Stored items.

Start of Block

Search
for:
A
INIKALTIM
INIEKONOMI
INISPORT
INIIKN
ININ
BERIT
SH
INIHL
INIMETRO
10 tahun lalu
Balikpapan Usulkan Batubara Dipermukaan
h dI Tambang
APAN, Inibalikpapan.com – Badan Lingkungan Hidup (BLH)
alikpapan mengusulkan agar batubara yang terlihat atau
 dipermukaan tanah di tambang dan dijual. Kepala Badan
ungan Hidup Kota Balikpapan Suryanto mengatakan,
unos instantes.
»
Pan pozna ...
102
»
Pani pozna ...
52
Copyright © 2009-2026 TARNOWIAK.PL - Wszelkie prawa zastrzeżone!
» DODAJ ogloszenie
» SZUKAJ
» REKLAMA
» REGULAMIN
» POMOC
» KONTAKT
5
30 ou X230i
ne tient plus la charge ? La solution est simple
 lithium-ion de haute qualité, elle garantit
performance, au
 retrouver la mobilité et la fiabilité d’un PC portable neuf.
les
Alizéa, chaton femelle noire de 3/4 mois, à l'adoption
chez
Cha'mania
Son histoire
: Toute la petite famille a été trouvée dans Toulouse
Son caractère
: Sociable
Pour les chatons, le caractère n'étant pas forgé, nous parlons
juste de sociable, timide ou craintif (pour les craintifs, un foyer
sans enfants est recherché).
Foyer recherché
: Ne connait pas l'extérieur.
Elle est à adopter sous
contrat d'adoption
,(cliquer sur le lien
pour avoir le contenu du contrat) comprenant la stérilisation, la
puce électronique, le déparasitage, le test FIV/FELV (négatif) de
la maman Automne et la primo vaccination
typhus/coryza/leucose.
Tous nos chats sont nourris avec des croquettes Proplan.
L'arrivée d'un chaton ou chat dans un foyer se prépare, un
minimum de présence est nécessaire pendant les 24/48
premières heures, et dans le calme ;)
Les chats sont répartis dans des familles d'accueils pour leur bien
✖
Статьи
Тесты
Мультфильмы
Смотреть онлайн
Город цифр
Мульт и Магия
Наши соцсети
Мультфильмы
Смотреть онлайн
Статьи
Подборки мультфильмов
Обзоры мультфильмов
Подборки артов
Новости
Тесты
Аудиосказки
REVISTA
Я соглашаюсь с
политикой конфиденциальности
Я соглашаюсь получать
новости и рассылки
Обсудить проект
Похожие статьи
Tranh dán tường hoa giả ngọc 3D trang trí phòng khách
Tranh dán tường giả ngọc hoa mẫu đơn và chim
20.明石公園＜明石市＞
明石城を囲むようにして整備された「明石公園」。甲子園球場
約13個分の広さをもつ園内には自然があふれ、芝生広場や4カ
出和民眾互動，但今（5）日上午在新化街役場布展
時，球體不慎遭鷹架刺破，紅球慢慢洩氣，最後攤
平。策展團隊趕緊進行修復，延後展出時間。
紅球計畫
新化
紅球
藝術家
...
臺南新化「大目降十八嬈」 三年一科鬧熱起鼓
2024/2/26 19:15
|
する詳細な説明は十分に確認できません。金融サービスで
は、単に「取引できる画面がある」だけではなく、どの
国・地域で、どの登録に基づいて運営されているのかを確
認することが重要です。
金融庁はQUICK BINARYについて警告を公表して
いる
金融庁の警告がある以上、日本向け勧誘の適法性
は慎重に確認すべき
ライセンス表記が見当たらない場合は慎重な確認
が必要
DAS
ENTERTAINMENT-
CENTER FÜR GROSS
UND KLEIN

End of Block

Work task.
Your answer must be the lines from the first line of the entries above through the line that contains "juste de sociable, timide", written out exactly.

Your response.
Search
for:
A
INIKALTIM
INIEKONOMI
INISPORT
INIIKN
ININ
BERIT
SH
INIHL
INIMETRO
10 tahun lalu
Balikpapan Usulkan Batubara Dipermukaan
h dI Tambang
APAN, Inibalikpapan.com – Badan Lingkungan Hidup (BLH)
alikpapan mengusulkan agar batubara yang terlihat atau
 dipermukaan tanah di tambang dan dijual. Kepala Badan
ungan Hidup Kota Balikpapan Suryanto mengatakan,
unos instantes.
»
Pan pozna ...
102
»
Pani pozna ...
52
Copyright © 2009-2026 TARNOWIAK.PL - Wszelkie prawa zastrzeżone!
» DODAJ ogloszenie
» SZUKAJ
» REKLAMA
» REGULAMIN
» POMOC
» KONTAKT
5
30 ou X230i
ne tient plus la charge ? La solution est simple
 lithium-ion de haute qualité, elle garantit
performance, au
 retrouver la mobilité et la fiabilité d’un PC portable neuf.
les
Alizéa, chaton femelle noire de 3/4 mois, à l'adoption
chez
Cha'mania
Son histoire
: Toute la petite famille a été trouvée dans Toulouse
Son caractère
: Sociable
Pour les chatons, le caractère n'étant pas forgé, nous parlons
juste de sociable, timide ou craintif (pour les craintifs, un foyer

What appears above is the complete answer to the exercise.